Joint Accounts

The surviving owner or owners will simply continue to own the account when one account owner dies if it’s owned jointly in the names of two or more people and it’s designated as having “rights of survivorship.” Probate won’t be necessary with this type of account, and real property can also be held this way. The surviving owners need only provide the bank or investment company with a death certificate for the deceased owner. The deceased owner’s name can then be removed from the account. It sounds simple enough, but several things can potentially go wrong.

Gift Taxes

The original owner might be deemed to have made a gift of a portion of the account to the new owners if the original account owner adds anyone who doesn’t contribute any money into the account.
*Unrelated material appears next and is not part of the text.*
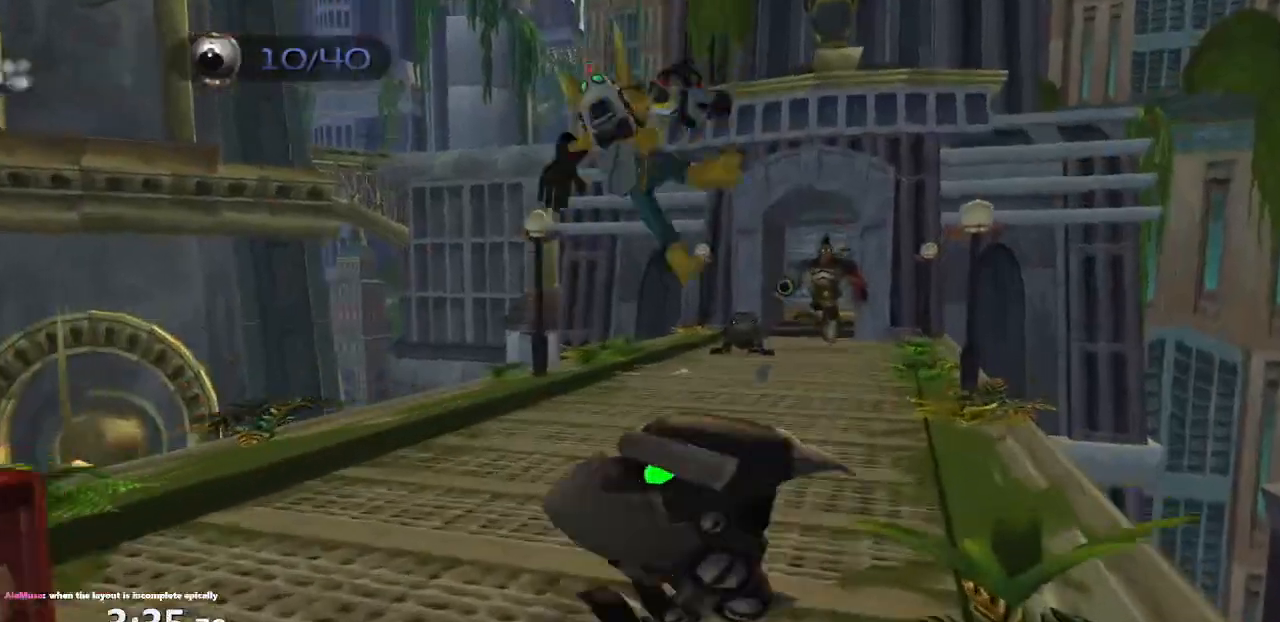
{"dt_ms": 500, "buttons": ["CROSS", "R1"], "left_stick": "up", "right_stick": "center", "events": [[150, "CROSS", "down"], [200, "R1", "down"], [250, "left_stick", "right"], [350, "left_stick", "up"]]}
The “gift” must be reported to the IRS on a gift tax return, Form 709, if the value exceeds the annual exclusion from gift taxes—$15,000 in 2021, increasing to $16,000 in 2022. The annual exclusion is per person per year. Some states assess gift taxes at the state level on residents as well.

Potential Lawsuits

The funds in a joint account can be subject to a judgment lien if one of the owners is sued. This could wipe out some or possibly all of the account balance.

Disinheriting Other Beneficiaries

The original owner of the account will have effectively disinherited some of their children if they add one child to an account but omit others. And again, care should be taken to avoid any gift tax consequences if the surviving joint owner agrees to give the other children their proportionate share of the account.

Guardianship/Conservatorship Issues

A court-supervised guardianship or conservatorship would have to be established if the joint owner is a minor. This can be avoided by creating a revocable living trust which establishes a trust for the benefit of the minor after your death. You would then title the account in the name of your trust.

POD, TOD, and ITF Accounts

Many states will allow you to designate a beneficiary for your bank and investment accounts, or for individual stock certificates. You can name a payable on death beneficiary to these accounts during your lifetime, but the individual would have no access to or right to the funds while you’re alive. The asset would transfer to them automatically at the time of your death. U.S. savings bonds can also have payable-on-death beneficiaries. A handful of states recognize TOD or beneficiary deeds or enhanced life estate deeds for real estate as well.  This also avoids probate because all the beneficiary must do to become the owner of the asset is show the bank or investment company a death certificate to access the account. As with joint accounts, however, there are several drawbacks to using POD, TOD, ITF, or Totten trust accounts and deeds. The owner will have effectively disinherited all their other beneficiaries if they designate only one beneficiary but have others who they would like to inherit the property. Problems could arise in figuring out what amounts the other designated beneficiaries should receive if a designated beneficiary predeceases the account owner or the real estate owner. The asset would become part of the owner’s estate and would have to go through probate if only one beneficiary is designated, if they predeceased the account or real estate owner, and the owner fails to add a new beneficiary prior to their death. Some financial institutions additionally require that beneficiaries must each receive an equal share of an account if more than one is designated on a POD, TOD, ITF, or Totten trust account. This might not be what you want, and it would force you to constantly keep an eye on account balances and property values to ensure that your beneficiaries receive their intended proportionate shares.